---------- RECORDS TO USE
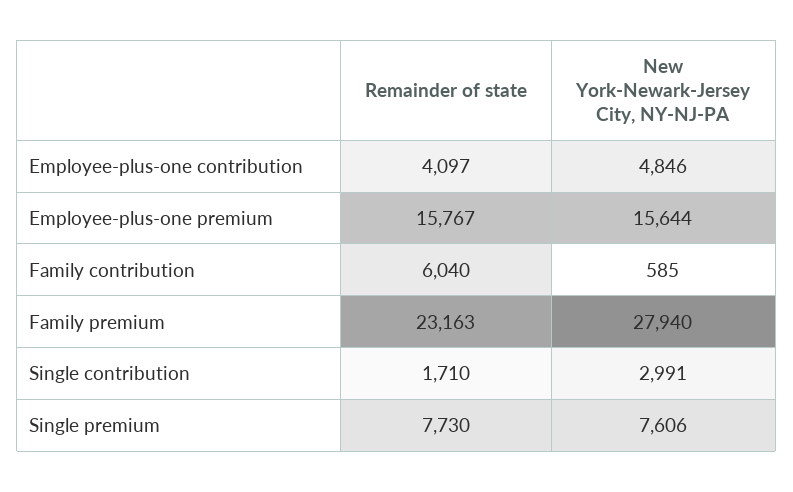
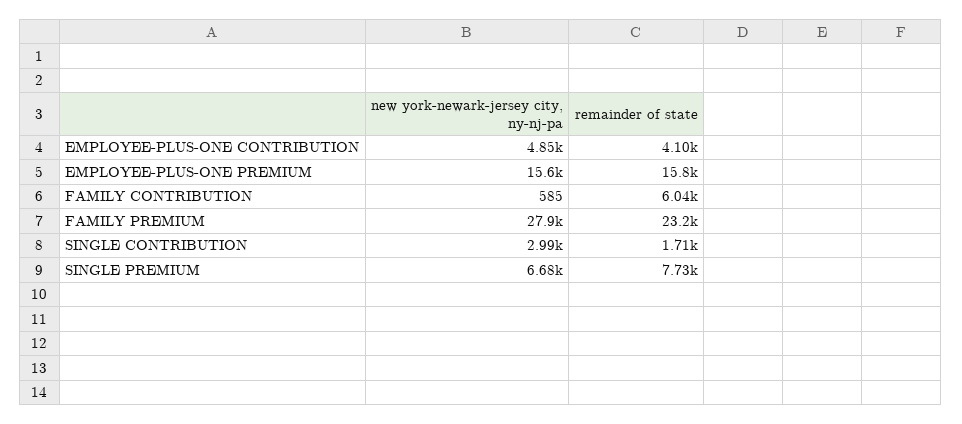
New York-Newark-Jersey City, NY-NJ-PA, Single premium: 7606 -> 6680

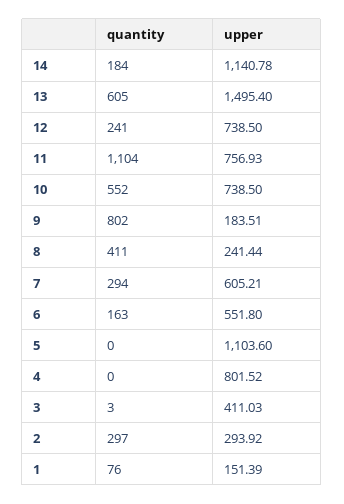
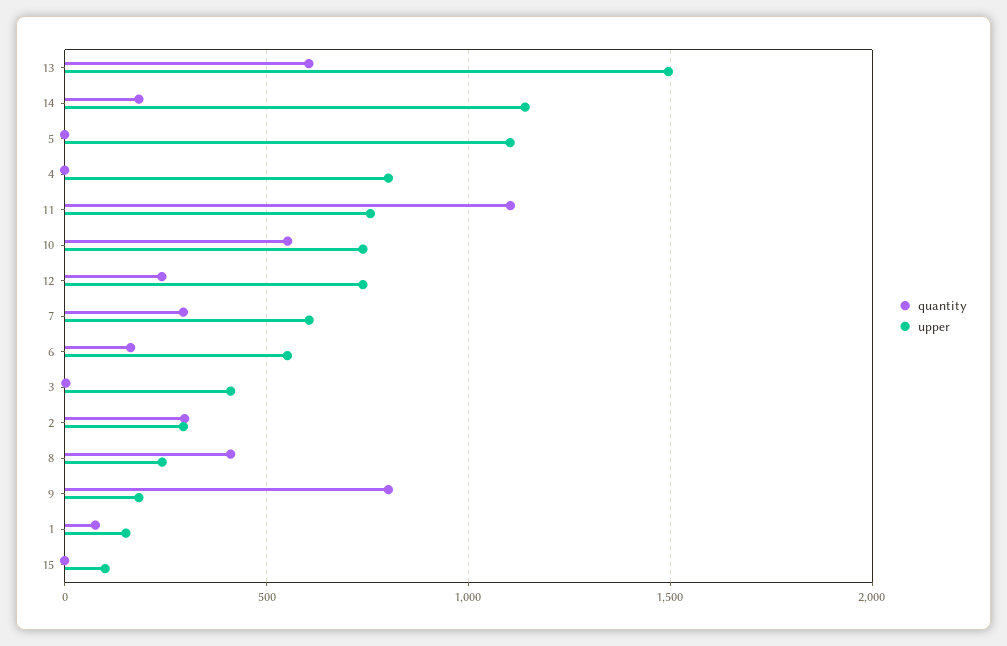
quantity, 15: none -> 0
upper, 15: none -> 100

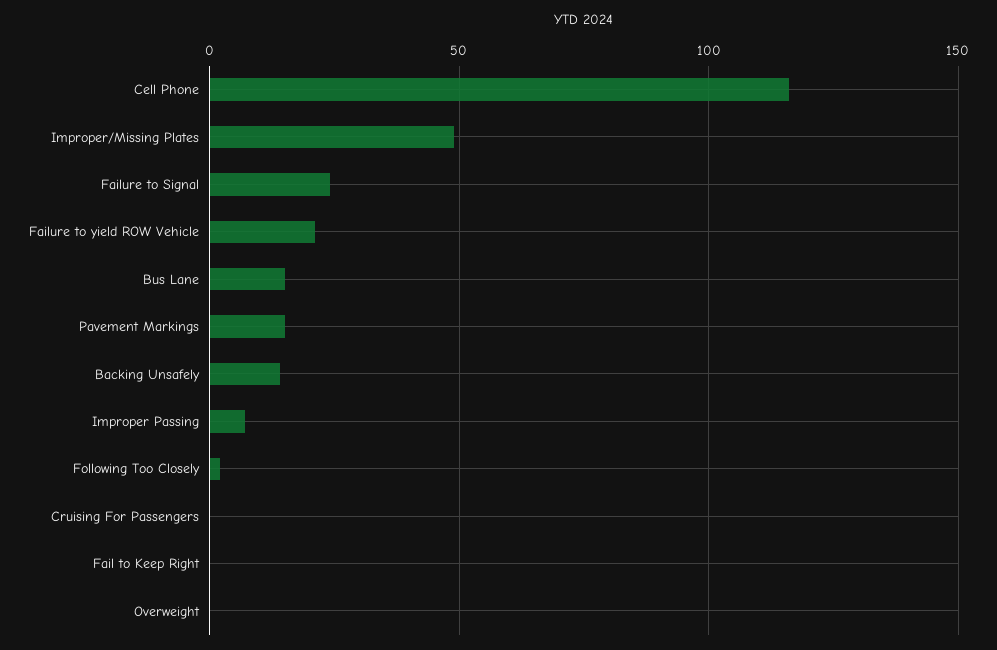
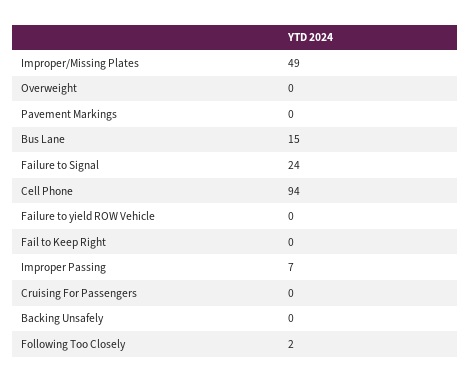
Cell Phone: 115 -> 94
Failure to yield ROW Vehicle: 20 -> 0
Pavement Markings: 15 -> 0
Backing Unsafely: 15 -> 0

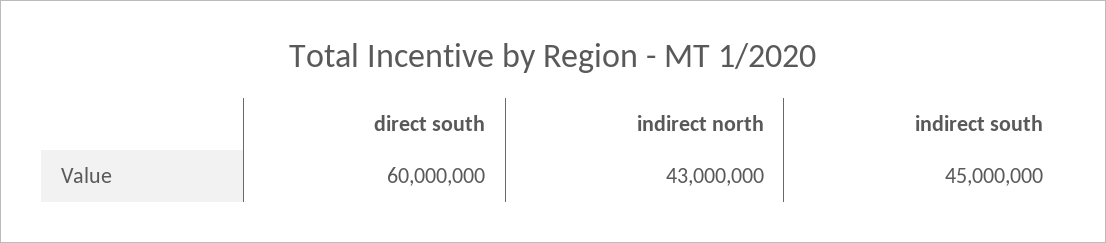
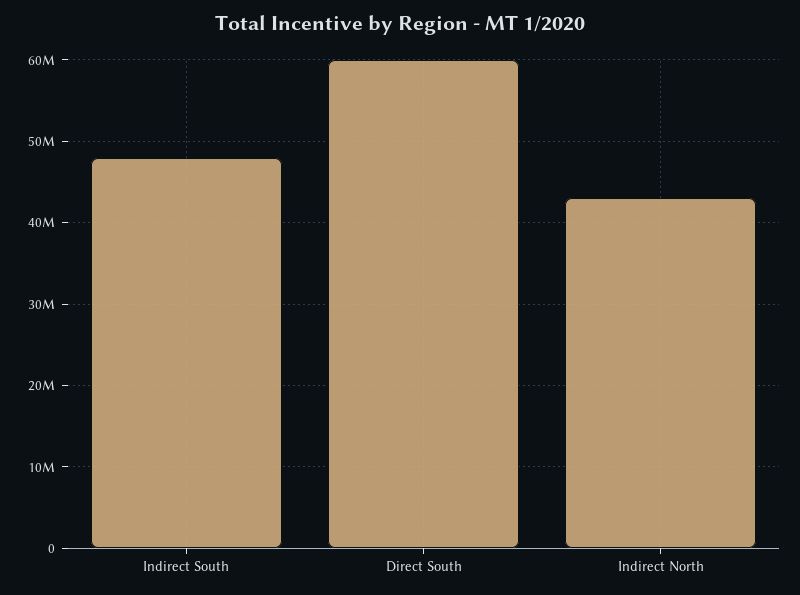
indirect south: 45000000 -> 48000000

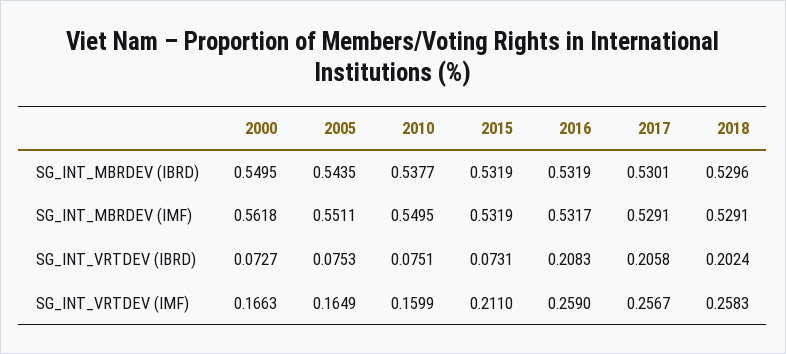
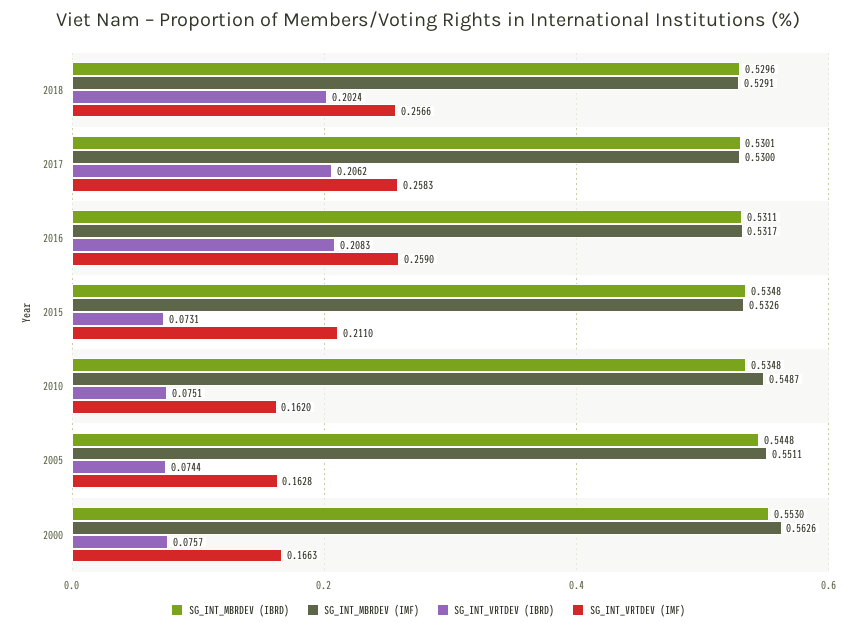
SG_INT_MBRDEV (IBRD), 2000: 0.5495 -> 0.553
SG_INT_MBRDEV (IBRD), 2005: 0.5435 -> 0.5448
SG_INT_MBRDEV (IBRD), 2010: 0.5377 -> 0.5348
SG_INT_MBRDEV (IBRD), 2015: 0.5319 -> 0.5348
SG_INT_MBRDEV (IBRD), 2016: 0.5319 -> 0.5311
SG_INT_MBRDEV (IMF), 2000: 0.5618 -> 0.5626
SG_INT_MBRDEV (IMF), 2010: 0.5495 -> 0.5487
SG_INT_MBRDEV (IMF), 2015: 0.5319 -> 0.5326
SG_INT_MBRDEV (IMF), 2017: 0.5291 -> 0.53
SG_INT_VRTDEV (IBRD), 2000: 0.0727 -> 0.0757
SG_INT_VRTDEV (IBRD), 2005: 0.0753 -> 0.0744
SG_INT_VRTDEV (IBRD), 2017: 0.2058 -> 0.2062
SG_INT_VRTDEV (IMF), 2005: 0.1649 -> 0.1628
SG_INT_VRTDEV (IMF), 2010: 0.1599 -> 0.162
SG_INT_VRTDEV (IMF), 2017: 0.2567 -> 0.2583
SG_INT_VRTDEV (IMF), 2018: 0.2583 -> 0.2566

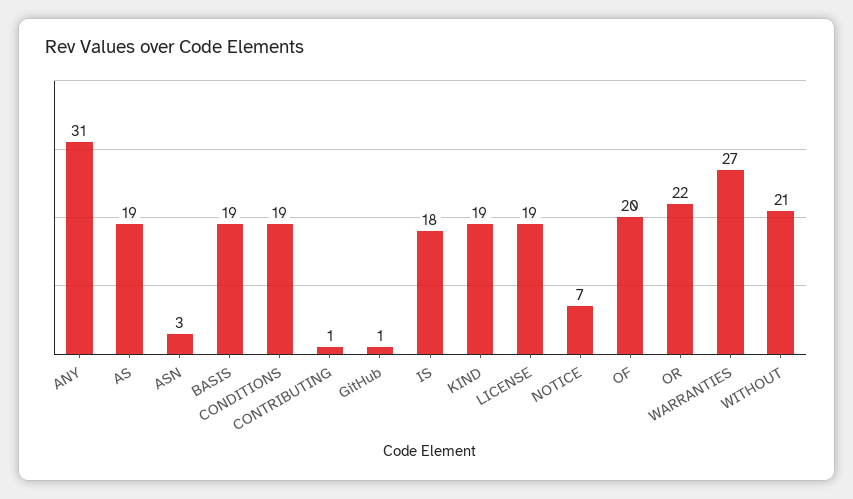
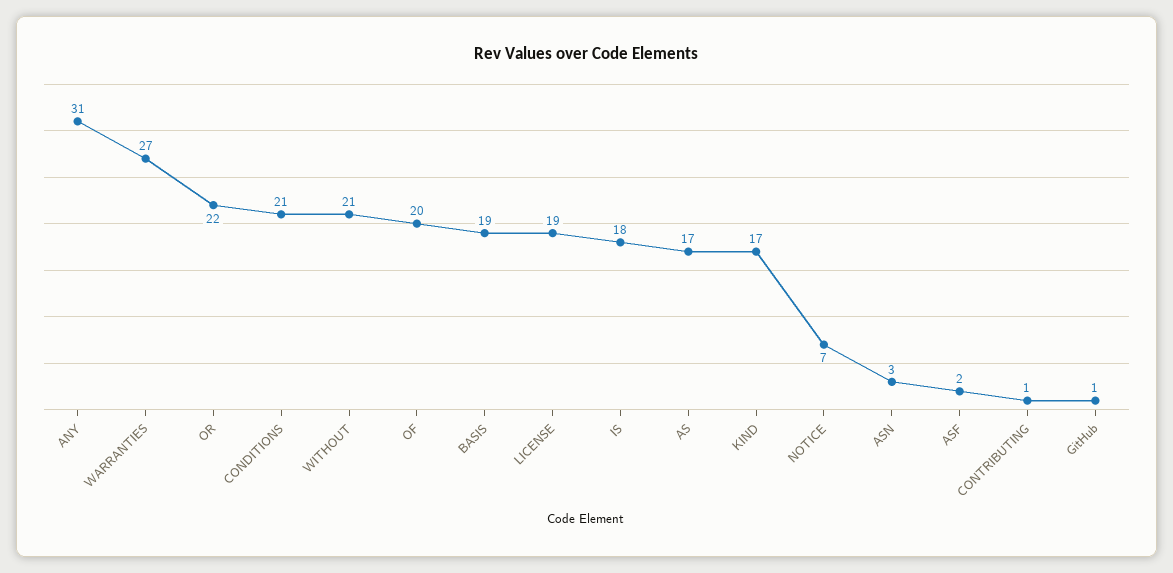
AS: 19 -> 17
CONDITIONS: 19 -> 21
KIND: 19 -> 17
ASF: none -> 2

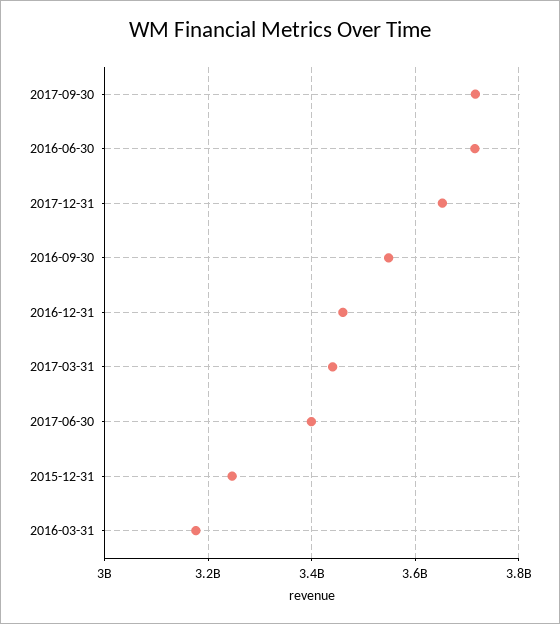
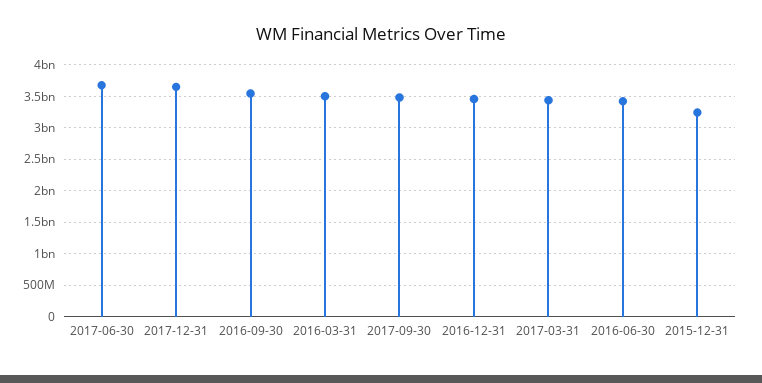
2017-09-30: 3720000000 -> 3500000000
2016-06-30: 3720000000 -> 3400000000
2017-06-30: 3400000000 -> 3700000000
2016-03-31: 3180000000 -> 3500000000

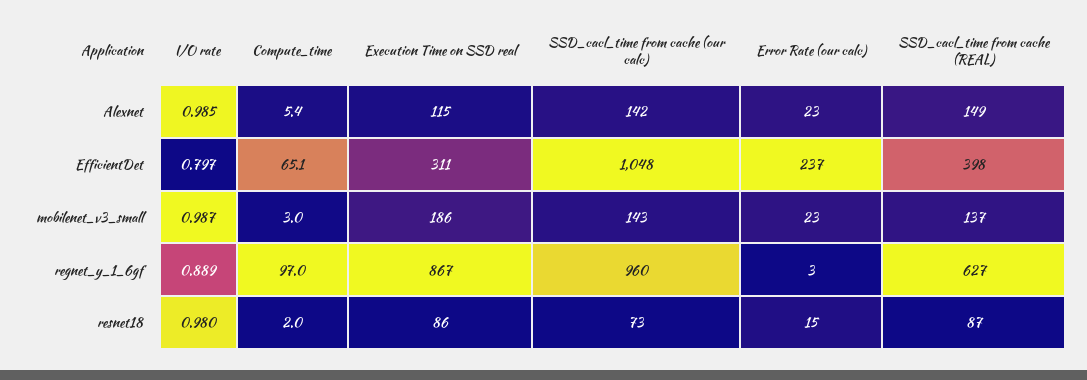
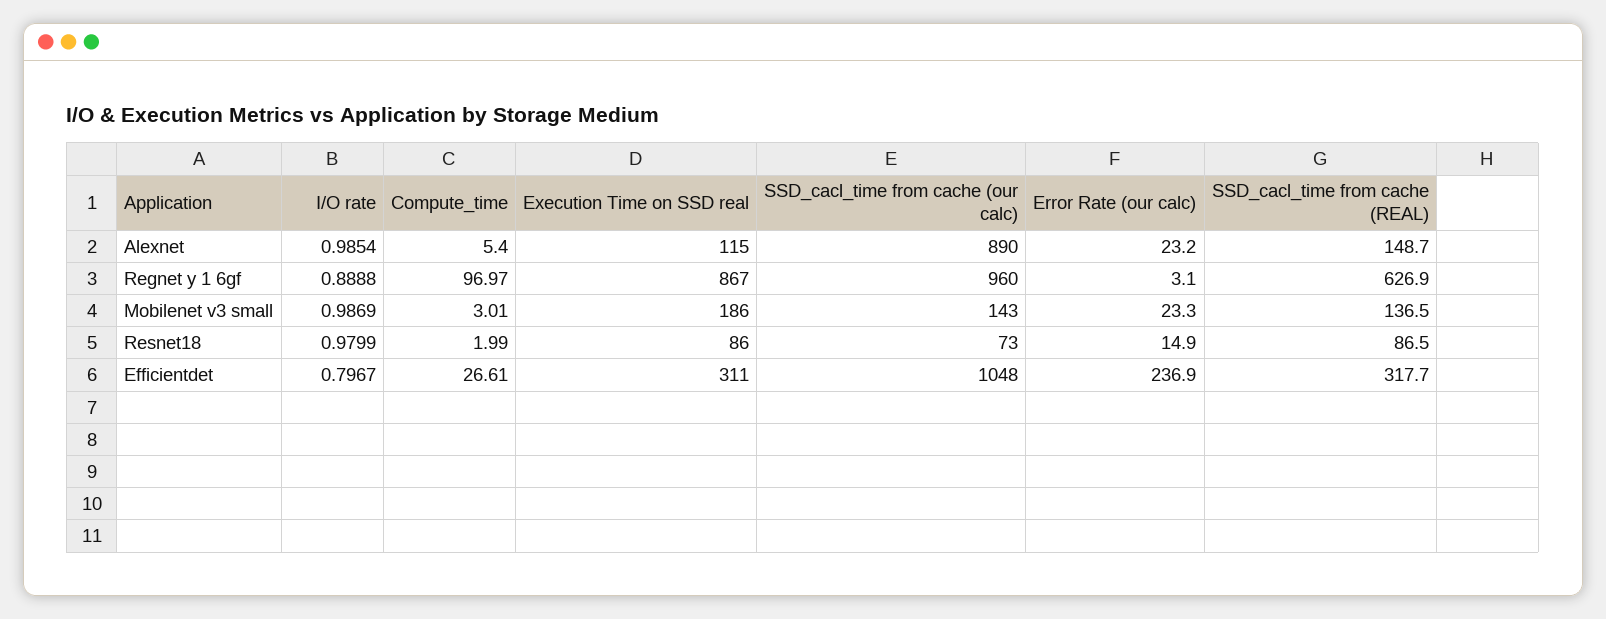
SSD_cacl_time from cache (our calc), Alexnet: 142 -> 890
Compute_time, EfficientDet: 65.1 -> 26.61
SSD_cacl_time from cache (REAL), EfficientDet: 398 -> 317.7

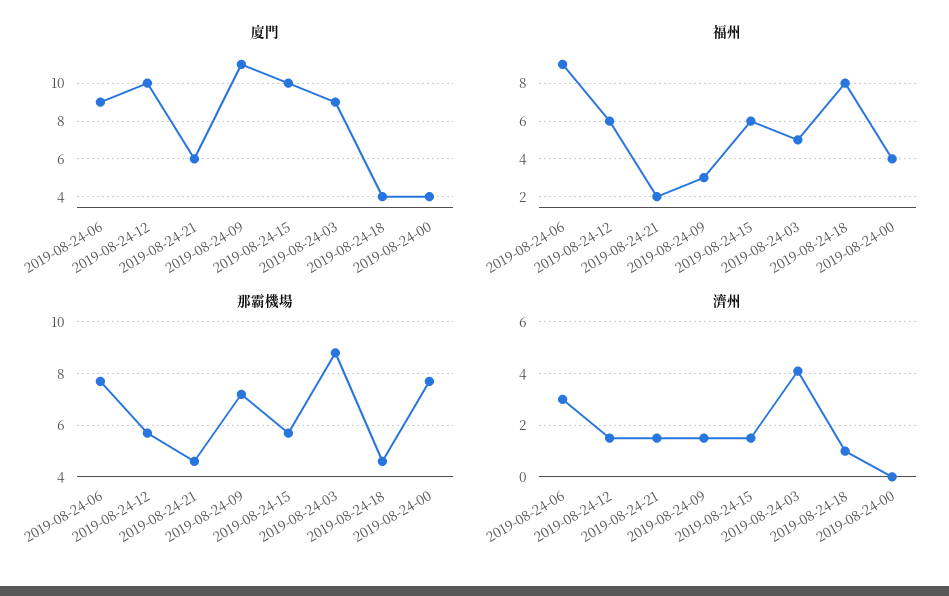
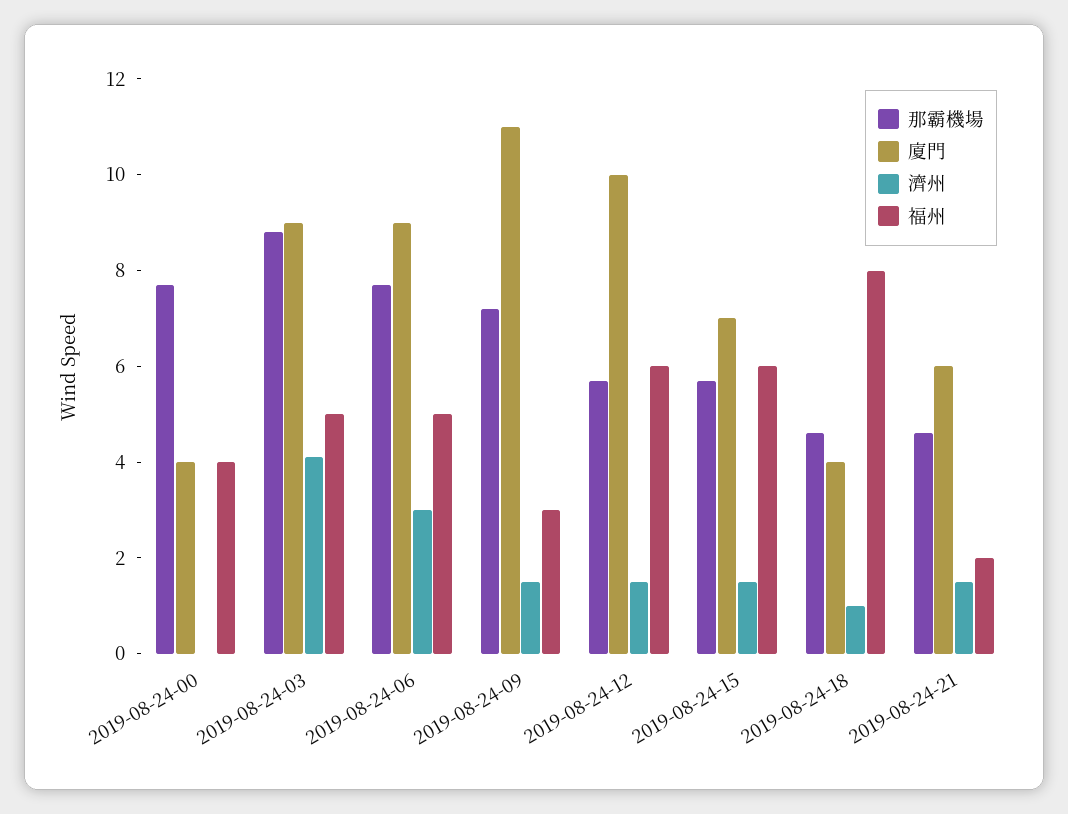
廈門, 2019-08-24-15: 10 -> 7
福州, 2019-08-24-06: 9 -> 5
--------------------
**EXERCISE BRIEF**
Would you write out the data exactly, with no pictures in the copy?

**ANSWER TO THE EXERCISE**
New York-Newark-Jersey City, NY-NJ-PA, Single premium: 7606 -> 6680

quantity, 15: none -> 0
upper, 15: none -> 100

Cell Phone: 115 -> 94
Failure to yield ROW Vehicle: 20 -> 0
Pavement Markings: 15 -> 0
Backing Unsafely: 15 -> 0

indirect south: 45000000 -> 48000000

SG_INT_MBRDEV (IBRD), 2000: 0.5495 -> 0.553
SG_INT_MBRDEV (IBRD), 2005: 0.5435 -> 0.5448
SG_INT_MBRDEV (IBRD), 2010: 0.5377 -> 0.5348
SG_INT_MBRDEV (IBRD), 2015: 0.5319 -> 0.5348
SG_INT_MBRDEV (IBRD), 2016: 0.5319 -> 0.5311
SG_INT_MBRDEV (IMF), 2000: 0.5618 -> 0.5626
SG_INT_MBRDEV (IMF), 2010: 0.5495 -> 0.5487
SG_INT_MBRDEV (IMF), 2015: 0.5319 -> 0.5326
SG_INT_MBRDEV (IMF), 2017: 0.5291 -> 0.53
SG_INT_VRTDEV (IBRD), 2000: 0.0727 -> 0.0757
SG_INT_VRTDEV (IBRD), 2005: 0.0753 -> 0.0744
SG_INT_VRTDEV (IBRD), 2017: 0.2058 -> 0.2062
SG_INT_VRTDEV (IMF), 2005: 0.1649 -> 0.1628
SG_INT_VRTDEV (IMF), 2010: 0.1599 -> 0.162
SG_INT_VRTDEV (IMF), 2017: 0.2567 -> 0.2583
SG_INT_VRTDEV (IMF), 2018: 0.2583 -> 0.2566

AS: 19 -> 17
CONDITIONS: 19 -> 21
KIND: 19 -> 17
ASF: none -> 2

2017-09-30: 3720000000 -> 3500000000
2016-06-30: 3720000000 -> 3400000000
2017-06-30: 3400000000 -> 3700000000
2016-03-31: 3180000000 -> 3500000000

SSD_cacl_time from cache (our calc), Alexnet: 142 -> 890
Compute_time, EfficientDet: 65.1 -> 26.61
SSD_cacl_time from cache (REAL), EfficientDet: 398 -> 317.7

廈門, 2019-08-24-15: 10 -> 7
福州, 2019-08-24-06: 9 -> 5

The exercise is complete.